Exercise aim » Among these records, which lines include "hand"? Copy them out.

#### Task inputs

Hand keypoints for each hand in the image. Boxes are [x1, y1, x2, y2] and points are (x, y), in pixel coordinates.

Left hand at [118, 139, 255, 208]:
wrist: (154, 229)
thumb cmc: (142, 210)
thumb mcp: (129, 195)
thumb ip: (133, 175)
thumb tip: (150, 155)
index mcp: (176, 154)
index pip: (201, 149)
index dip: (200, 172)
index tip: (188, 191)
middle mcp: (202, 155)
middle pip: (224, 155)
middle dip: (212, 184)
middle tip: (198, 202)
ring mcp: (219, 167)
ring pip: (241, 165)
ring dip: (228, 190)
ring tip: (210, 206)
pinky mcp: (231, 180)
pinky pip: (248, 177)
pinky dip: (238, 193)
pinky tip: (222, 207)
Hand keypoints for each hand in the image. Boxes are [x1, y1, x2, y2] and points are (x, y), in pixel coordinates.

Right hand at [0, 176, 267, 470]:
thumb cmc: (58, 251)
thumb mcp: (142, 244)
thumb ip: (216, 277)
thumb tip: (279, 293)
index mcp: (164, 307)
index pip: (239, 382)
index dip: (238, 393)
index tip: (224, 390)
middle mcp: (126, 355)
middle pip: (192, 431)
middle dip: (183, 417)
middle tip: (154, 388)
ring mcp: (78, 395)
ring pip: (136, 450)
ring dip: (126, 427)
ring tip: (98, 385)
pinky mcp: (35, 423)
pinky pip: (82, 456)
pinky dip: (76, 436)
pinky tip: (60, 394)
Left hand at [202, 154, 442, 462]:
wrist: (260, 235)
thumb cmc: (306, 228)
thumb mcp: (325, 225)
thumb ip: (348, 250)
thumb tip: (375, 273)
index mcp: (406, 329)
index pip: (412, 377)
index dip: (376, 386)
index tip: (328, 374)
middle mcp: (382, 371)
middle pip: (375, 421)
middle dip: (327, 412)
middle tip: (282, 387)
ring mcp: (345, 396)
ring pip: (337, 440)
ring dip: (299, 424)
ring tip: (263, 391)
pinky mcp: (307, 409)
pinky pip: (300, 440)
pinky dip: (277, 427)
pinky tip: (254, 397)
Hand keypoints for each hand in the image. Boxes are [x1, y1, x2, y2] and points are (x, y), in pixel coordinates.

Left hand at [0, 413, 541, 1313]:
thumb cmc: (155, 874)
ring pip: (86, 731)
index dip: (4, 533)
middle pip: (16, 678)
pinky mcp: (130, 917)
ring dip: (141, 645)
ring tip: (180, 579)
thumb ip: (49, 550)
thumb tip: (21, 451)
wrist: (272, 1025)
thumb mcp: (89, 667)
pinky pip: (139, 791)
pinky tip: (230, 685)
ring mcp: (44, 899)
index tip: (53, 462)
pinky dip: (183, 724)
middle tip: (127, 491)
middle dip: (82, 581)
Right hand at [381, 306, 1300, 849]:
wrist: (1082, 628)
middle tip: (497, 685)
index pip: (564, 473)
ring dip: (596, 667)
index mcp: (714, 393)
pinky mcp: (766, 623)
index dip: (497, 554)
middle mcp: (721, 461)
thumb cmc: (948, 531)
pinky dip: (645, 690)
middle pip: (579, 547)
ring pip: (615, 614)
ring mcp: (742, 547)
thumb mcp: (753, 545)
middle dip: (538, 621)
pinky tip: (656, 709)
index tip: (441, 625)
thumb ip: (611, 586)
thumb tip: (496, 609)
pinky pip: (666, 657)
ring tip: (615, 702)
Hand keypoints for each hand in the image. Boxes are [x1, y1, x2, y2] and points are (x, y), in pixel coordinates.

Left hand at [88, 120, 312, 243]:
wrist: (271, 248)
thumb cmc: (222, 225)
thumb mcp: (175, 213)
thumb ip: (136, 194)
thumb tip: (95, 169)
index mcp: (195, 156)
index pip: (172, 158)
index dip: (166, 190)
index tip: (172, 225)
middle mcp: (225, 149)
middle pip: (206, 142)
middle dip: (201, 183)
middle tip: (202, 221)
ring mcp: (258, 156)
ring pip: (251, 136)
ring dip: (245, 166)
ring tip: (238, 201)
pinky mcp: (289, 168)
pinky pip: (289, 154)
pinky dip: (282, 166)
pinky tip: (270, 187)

########

Your response »
Hand keypoints for each hand in the image. Boxes are [x1, y1, x2, y2] and points are (x, y), in pixel coordinates.
Left hand at [118, 139, 255, 208]:
Hand keypoints for each hand in the image. Boxes are [x1, y1, x2, y2] and points are (x, y), in pixel coordinates.
Right hand at [0, 176, 267, 470]:
Left hand at [202, 154, 442, 462]:
Hand keypoints for each hand in the image. Boxes are [x1, y1, x2, y2] and points are (x, y), in pixel coordinates.
Left hand at [0, 413, 541, 1313]:
Right hand at [381, 306, 1300, 849]:
Hand keypoints for each hand in the image. Boxes are [x1, y1, x2, y2] and points are (x, y), in pixel coordinates.
Left hand at [88, 120, 312, 243]:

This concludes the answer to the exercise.